Officials Chart Course to Disaster for Billion-Dollar Fishery

July 6, 2010

Responding to an announcement from the North Pacific Fishery Management Council on the 2010 catch limit of 813,000 million metric tons for the pollock fishery today, George Pletnikoff, Greenpeace senior oceans campaigner in Anchorage, offered the following statement:

“If the pollock fishery is a model of anything, it’s a model of unsustainability. Instead of responding to government reports that the pollock population has sunk to an all-time low this year, the Council is charting a course to destruction for the very ecosystems that have sustained whales, seals and entire communities for generations.

“Of the stocks that are managed, two are already closed to fishing and the Gulf of Alaska stock is at record low levels. The eastern Bering sea stock is the only one still capable of supporting a major commercial fishery and action is urgently need to avoid its collapse. Unless this system of fisheries oversight is reformed, the industrial trawlers are going to fish until they take the very last fish from the sea. “

Background: The Alaska pollock is the white fish used in markets worldwide, from everyday fish fingers to fish-fillet sandwiches, and from processed seafood sold as crabmeat to caviar- like delicacies. It is a billion-dollar industry.

This year, NMFS conducted two types of surveys to estimate the health of the pollock population: a bottom trawl survey and an echointegration survey. The bottom trawl survey abundance estimate was the lowest on record, and the biomass estimate was down 23 percent from last year. The echo integration survey results, which better reflect the number of younger fish, also revealed a decline in biomass of eight percent to .916 million metric tons, down from .997 million metric tons the previous year.

------------------------

*SET OF TASKS*:
1. Recast the paragraph of the pollock fishery statement that begins "This year, NMFS conducted" as a short bulleted list, keeping its main facts.
2. Answer these from the pollock fishery statement, one line each:
(a) Who gave the statement, and what was his role?
(b) Which stock is the only one still capable of supporting a major commercial fishery?
(c) How large an industry is the Alaska pollock described as?
3. Please reproduce the part of the pollock fishery statement that opens with the words "Officials Chart Course" and closes with "communities for generations.", copying it word for word.

*LISTING*:
------------------------

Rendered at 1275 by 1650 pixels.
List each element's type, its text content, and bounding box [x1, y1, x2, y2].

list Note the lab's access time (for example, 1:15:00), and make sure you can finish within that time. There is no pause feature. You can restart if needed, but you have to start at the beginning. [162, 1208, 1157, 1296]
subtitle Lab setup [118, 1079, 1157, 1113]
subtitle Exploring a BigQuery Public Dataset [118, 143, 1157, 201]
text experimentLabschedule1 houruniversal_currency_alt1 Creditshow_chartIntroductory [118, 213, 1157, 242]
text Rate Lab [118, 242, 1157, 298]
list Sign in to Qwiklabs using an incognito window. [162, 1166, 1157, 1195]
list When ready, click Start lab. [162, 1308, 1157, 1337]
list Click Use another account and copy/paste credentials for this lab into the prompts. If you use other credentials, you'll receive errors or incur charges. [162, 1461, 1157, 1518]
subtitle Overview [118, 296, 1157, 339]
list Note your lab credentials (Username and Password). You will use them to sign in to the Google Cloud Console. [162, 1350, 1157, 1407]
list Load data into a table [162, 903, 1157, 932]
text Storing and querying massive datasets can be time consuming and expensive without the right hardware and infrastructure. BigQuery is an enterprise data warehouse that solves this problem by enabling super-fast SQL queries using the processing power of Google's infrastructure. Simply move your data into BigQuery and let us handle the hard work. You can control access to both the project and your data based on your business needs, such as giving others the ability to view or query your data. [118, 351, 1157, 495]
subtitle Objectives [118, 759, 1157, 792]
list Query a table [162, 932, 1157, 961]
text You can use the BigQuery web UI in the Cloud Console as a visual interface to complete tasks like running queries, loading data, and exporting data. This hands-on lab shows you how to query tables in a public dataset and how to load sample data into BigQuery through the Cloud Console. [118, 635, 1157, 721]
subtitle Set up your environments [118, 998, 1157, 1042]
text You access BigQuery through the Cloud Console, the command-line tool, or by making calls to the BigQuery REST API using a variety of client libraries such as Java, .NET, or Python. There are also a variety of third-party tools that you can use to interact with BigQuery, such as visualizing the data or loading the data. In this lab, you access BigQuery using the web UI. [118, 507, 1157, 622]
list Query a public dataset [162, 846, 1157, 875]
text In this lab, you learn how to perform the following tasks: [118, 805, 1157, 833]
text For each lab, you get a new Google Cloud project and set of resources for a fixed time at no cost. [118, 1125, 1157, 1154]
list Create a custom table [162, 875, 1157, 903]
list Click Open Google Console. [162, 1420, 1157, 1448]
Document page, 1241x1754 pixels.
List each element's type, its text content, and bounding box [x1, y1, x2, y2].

------------------------

*WORKED ANSWERS*:
1.
- NMFS ran two types of surveys this year to estimate the health of the pollock population: a bottom trawl survey and an echointegration survey.
- Bottom trawl survey: the abundance estimate was the lowest on record, and the biomass estimate fell 23 percent from last year.
- Echo integration survey: this survey better reflects the number of younger fish. It showed biomass falling eight percent, from .997 million metric tons the previous year to .916 million metric tons.

2.
(a) George Pletnikoff, Greenpeace senior oceans campaigner in Anchorage.
(b) The eastern Bering sea stock.
(c) A billion-dollar industry.

3.
Officials Chart Course to Disaster for Billion-Dollar Fishery

July 6, 2010

Responding to an announcement from the North Pacific Fishery Management Council on the 2010 catch limit of 813,000 million metric tons for the pollock fishery today, George Pletnikoff, Greenpeace senior oceans campaigner in Anchorage, offered the following statement:

“If the pollock fishery is a model of anything, it’s a model of unsustainability. Instead of responding to government reports that the pollock population has sunk to an all-time low this year, the Council is charting a course to destruction for the very ecosystems that have sustained whales, seals and entire communities for generations.